July 21, 2010


County considers energy upgrades

Legislators want more info on $2.5 million project to replace lighting, boilers

Staff Reporter

For nearly $2.5 million, the County Office Building, Courthouse and Public Safety Building would receive lighting upgrades and boiler replacements by early 2012 if legislators approve an agreement with the New York Power Authority next month.
At a special meeting Tuesday of the Buildings and Grounds Committee, NYPA Project Manager Dave Laney told legislators the county would pay off loans from the project in 10 years through annual payments of approximately $300,130 to NYPA through its financing plan.
Laney projects that the county would recapture its expense over 26.5 years with energy savings of approximately $113,211 annually.
NYPA cannot guarantee the energy savings because it does not know how the county will use its buildings, Laney said.
According to the project time line, the bidding could be done in September of this year and construction would begin in September 2011 with the project completed by November 2011.
Since legislators on the committee had not received the final design plan from the Power Authority’s Amherst-based engineering consultant, Wendel Energy Services, they did not endorse the project Tuesday but will review it in depth at a special meeting in August.
Officials are also considering if the needed upgrades could be done in other ways at less of a cost, for example in-house or through a private company.
Maintenance Department Supervisor Brian Parker said the boilers need to be replaced and the new energy management system would allow for greater temperature control throughout the buildings.
The two boilers that heat the Courthouse, dating back to 1973 and 1987, are approaching the end of their life span. Four other boilers that heat the county office building are from 1987, said Parker, and would be replaced with two more efficient boilers under the plan.
The boilers would be replaced at a cost of approximately $622,330.
Parker said energy upgrades in the Courthouse and County Office Building would increase temperature control.
Because of the way the County Office Building’s temperature is currently controlled by a panel zoned for the auditorium, gymnasium, third floor and the rest of the building, Parker said the system is not a precise way to heat the building.
The new system would control the temperature through a more sophisticated computer system.
The energy management upgrades would cost approximately $590,000.
The lighting upgrades at the jail, Courthouse, County Office Building, Department of Public Works and airport would cost a total of $291,011.
A chiller in the air conditioning system would be replaced at the County Office Building for $190,800.
The $2.5 million total cost includes material, labor, design, administrative costs and other incidentals.
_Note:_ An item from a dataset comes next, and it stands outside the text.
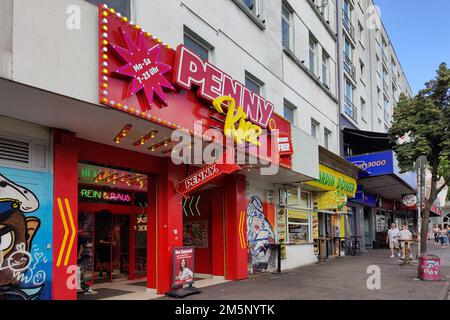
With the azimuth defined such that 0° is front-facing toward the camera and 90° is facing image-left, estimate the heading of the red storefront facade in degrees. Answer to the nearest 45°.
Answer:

After financing, the cost is approximately $3 million.
Parker said he thinks NYPA’s plan is a cost-effective solution to the problem.
“This needs to be done and this is probably the most logical solution to the problems,” Parker said.
He pointed to NYPA’s current 0.7 percent interest rate, which is variable and projected to average 4 percent over the 10 years, saying those are good rates.
Parker said if the county does not proceed with the project he will not be able to make any recommendations for how to do the upgrades that would not necessitate the county bonding for the work. He said he does not have staff in-house to do the work.
Legislator Ray Parker (D-2nd Ward) said he wants to see the full report before he makes a decision about whether this is a project he thinks the county should undertake.
“This is a 2 1/2 year project and it does need to be acted on in a timely manner,” he said. But he said Tuesday’s presentation did not give him enough information.
Legislator Eugene Waldbauer (R-Cortlandville) is concerned that the energy savings are not guaranteed.
Waldbauer is also concerned that the upgrades might not yield dramatic enough improvements to merit the expense.